Na opinião do juiz 1ª Vara Especializada de Violência Doméstica Jamilson Haddad, a proposta é inconstitucional,uma vez que causa prejuízos ao Poder Judiciário, e, consequentemente à população. Ele destaca o respeito pela categoria dos delegados, mas reforça que qualquer restrição de direitos deve ser decidida em âmbito jurisdicional, para o bem dos cidadãos e da própria democracia. As garantias de imparcialidade e inamovibilidade também foram mencionadas.

“Embora ainda sejamos o 5º país mais violento para as mulheres, estamos avançando graças à Lei Maria da Penha, considera a 3ª melhor do mundo. Isto porque o trabalho do Judiciário envolve assistência social, amparo e conscientização. Hoje a mulher não aceita mais ser objeto de violência e Isto não pode ser ameaçado.”

Além de Lindinalva e Jamilson, outros operadores de direito de Mato Grosso e do Brasil seguem para Brasília na próxima quarta-feira (29), quando buscarão no Senado e encaminhamento do projeto à Comissão dos Direitos Humanos.

Sobre o Artigo 12-B

O Artigo 12-B institui que: “Verificada a existência de risco atual ou iminente à vida ou integridade física e psicológica da vítima ou de seus dependentes, a autoridade policial, preferencialmente da delegacia de proteção à mulher, poderá aplicar provisoriamente, até deliberação judicial, as medidas protetivas de urgência previstas no inciso III do art. 22 e nos incisos I e II do art. 23 desta Lei, intimando desde logo o ofensor.

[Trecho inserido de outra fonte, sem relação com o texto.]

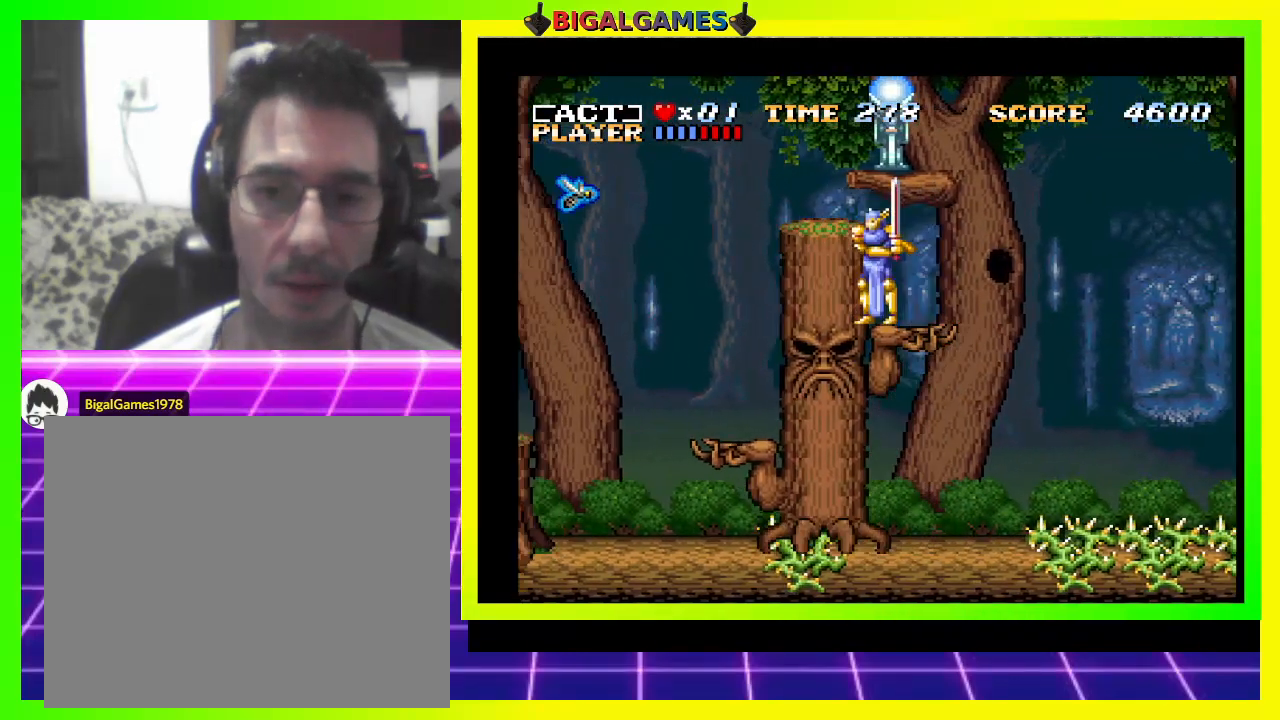
{"buttons": ["DPAD_RIGHT"], "right_stick": "center", "events": [[233, "SQUARE", "down"], [400, "SQUARE", "up"], [500, "DPAD_RIGHT", "down"]]}
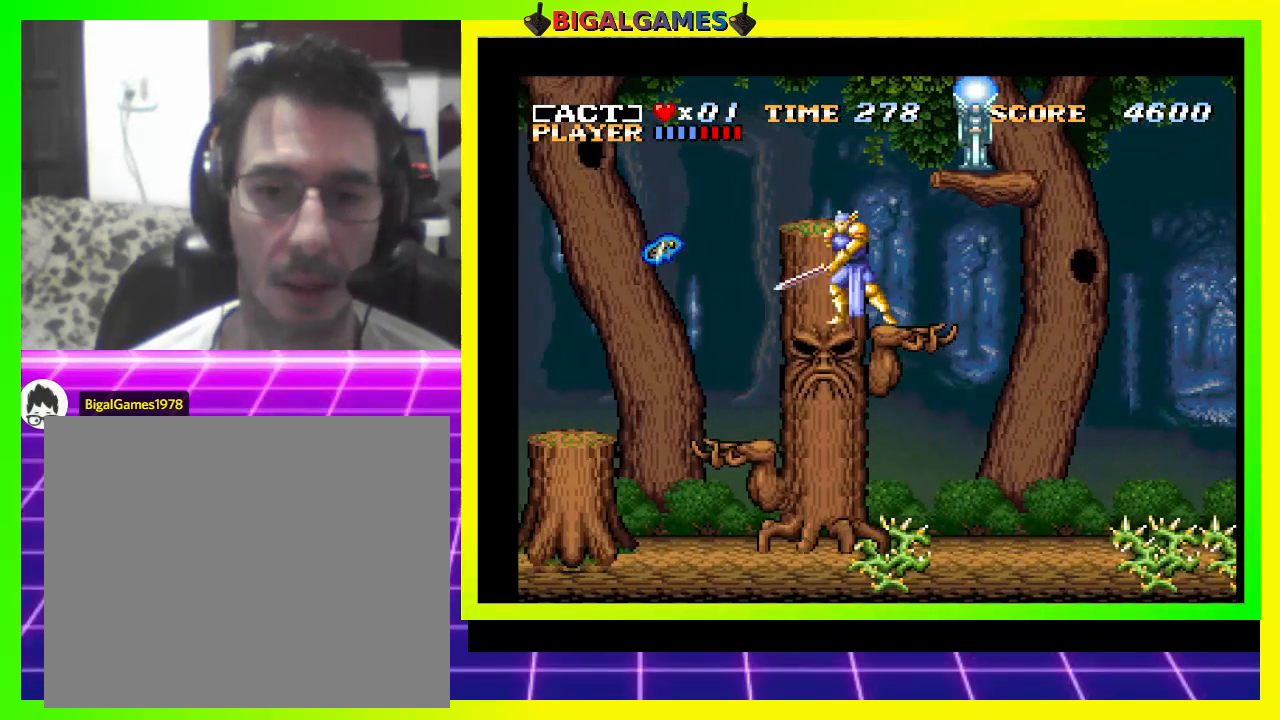
{"buttons": ["SQUARE"], "right_stick": "center", "events": [[100, "DPAD_RIGHT", "up"], [333, "SQUARE", "down"], [433, "SQUARE", "up"], [467, "SQUARE", "down"]]}
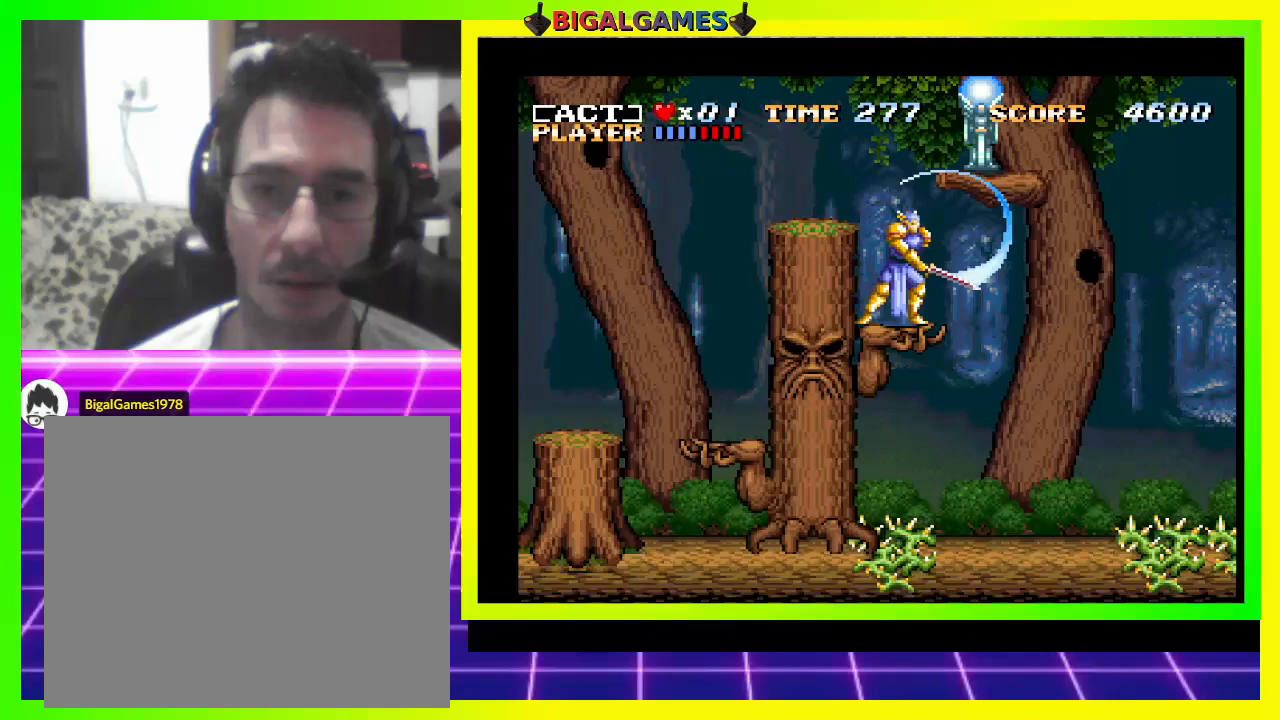
{"buttons": [], "right_stick": "center", "events": [[33, "DPAD_LEFT", "down"], [33, "SQUARE", "up"], [100, "SQUARE", "down"], [200, "DPAD_LEFT", "up"], [200, "SQUARE", "up"], [267, "SQUARE", "down"], [333, "SQUARE", "up"], [433, "SQUARE", "down"], [500, "SQUARE", "up"]]}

§ 1º O juiz deverá ser comunicado no prazo de vinte e quatro horas e poderá manter ou rever as medidas protetivas aplicadas, ouvido o Ministério Público no mesmo prazo.

§ 2º Não sendo suficientes ou adequadas as medidas protetivas previstas no caput, a autoridade policial representará ao juiz pela aplicação de outras medidas protetivas ou pela decretação da prisão do autor.

§ 3º A autoridade policial poderá requisitar os serviços públicos necessários à defesa da vítima e de seus dependentes.”